Harland picked up the murmur of respectful greetings. He lifted his head a fraction and saw that three men had got out of the helicopter, while the pilot remained at the controls. They had moved down the bank to the plateau and been led to the far side where they stood, looking down the side of the mountain. He could not see their faces but it was plain that an explanation was being given by the man who had made the telephone calls. He seemed anxious to please and there was much gesturing in the direction of the Isuzu.

Harland worked his head between the crack and looked out. The group had moved in his direction and spread out to reveal a figure standing squarely by the grave’s edge. He wore a dark grey overcoat and a black cap with ear flaps. His gloved hands were clasped in front of him as he contemplated the prone figure of Ibro.

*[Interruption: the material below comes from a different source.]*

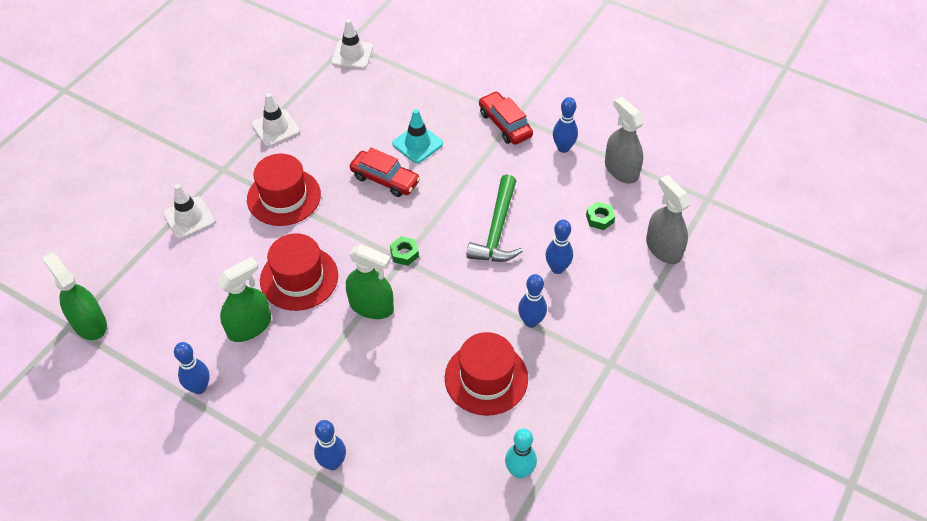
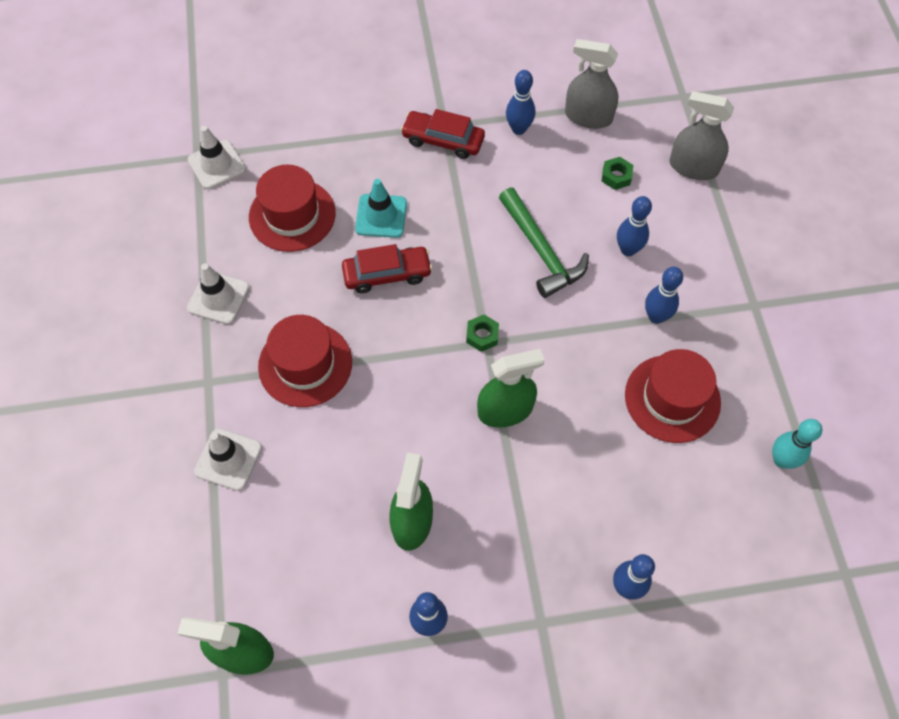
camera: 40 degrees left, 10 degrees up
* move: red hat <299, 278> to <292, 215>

Oleg Kochalyin was shorter than Harland had imagined, but he possessed a palpable presence. To Harland, now lying in excruciating discomfort, he completed the dismal fear of the old quarry, a fear that penetrated his being and made him weak and nauseous. He moved his eye from the crack and for a few seconds consciously stilled his panic. Then he glanced up and saw that the darkened sky, which he had somehow attributed to Kochalyin’s arrival, was in fact caused by a bank of low cloud that had snuffed out the sun and shrouded in mist the summit of the mountain.

He looked back at the group. Kochalyin had not moved and, as far as he could tell, had said nothing. He just stood taking everything in, his eyes flicking about him. He pointed to the branches pulled from the grave by Harland and Eva and asked something in Russian. The men did their best to follow what he was saying, then struggled to explain their failure to find out who had moved the branches. They looked at each other and fell silent. Suddenly, from above them, there was a noise which seemed to roll down the hill. It was a loud phut rather than a bang, followed by a more impressive rumble. Something had blown up inside the hut. The men shouted. He speculated that one of them had left the cooking gas on when they rushed to investigate the landmine explosion. At any rate, a fire had taken hold quickly and smoke was streaming from the door and one tiny window. Three of the men set off to rescue their possessions, paying no heed to the voices that ordered them to stay. Ultimately, thought Harland, these mountain men did exactly what they pleased.